* **What to do**
Without the pictures, copy all of the data exactly.

═══ Material for the task

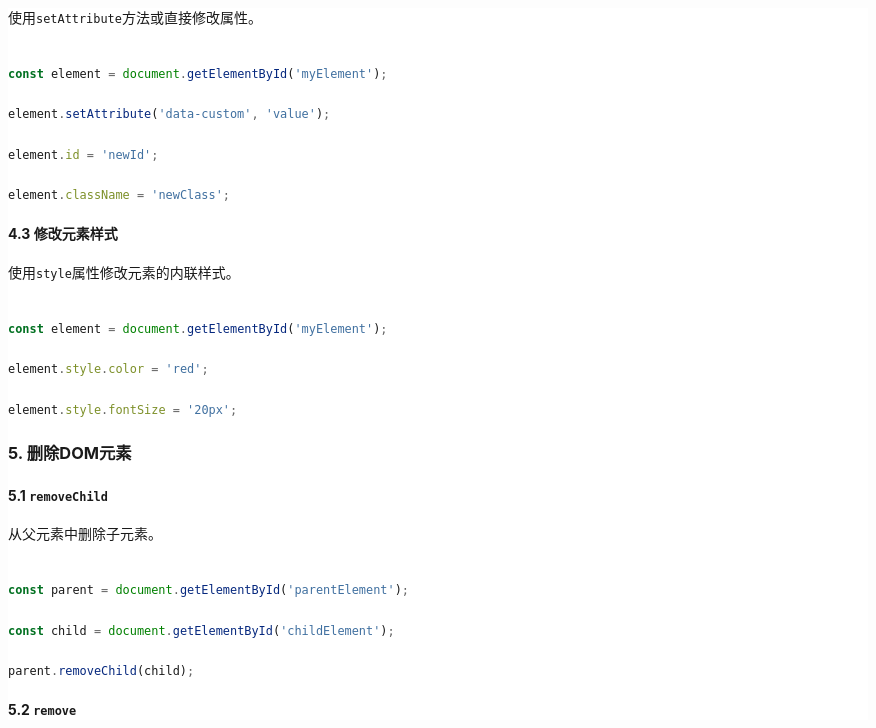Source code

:   

使用`setAttribute`方法或直接修改属性。

  

```javascript

const element = document.getElementById('myElement');

element.setAttribute('data-custom', 'value');

element.id = 'newId';

element.className = 'newClass';

```

  

#### 4.3 修改元素样式

  

使用`style`属性修改元素的内联样式。

  

```javascript

const element = document.getElementById('myElement');

element.style.color = 'red';

element.style.fontSize = '20px';

```

  

### 5. 删除DOM元素

  

#### 5.1 `removeChild`

从父元素中删除子元素。

  

```javascript

const parent = document.getElementById('parentElement');

const child = document.getElementById('childElement');

parent.removeChild(child);

```

  

#### 5.2 `remove`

══════

* **Response area**
Source code

:   

使用`setAttribute`方法或直接修改属性。

  

```javascript

const element = document.getElementById('myElement');

element.setAttribute('data-custom', 'value');

element.id = 'newId';

element.className = 'newClass';

```

  

#### 4.3 修改元素样式

  

使用`style`属性修改元素的内联样式。

  

```javascript

const element = document.getElementById('myElement');

element.style.color = 'red';

element.style.fontSize = '20px';

```

  

### 5. 删除DOM元素

  

#### 5.1 `removeChild`

从父元素中删除子元素。

  

```javascript

const parent = document.getElementById('parentElement');

const child = document.getElementById('childElement');

parent.removeChild(child);

```

  

#### 5.2 `remove`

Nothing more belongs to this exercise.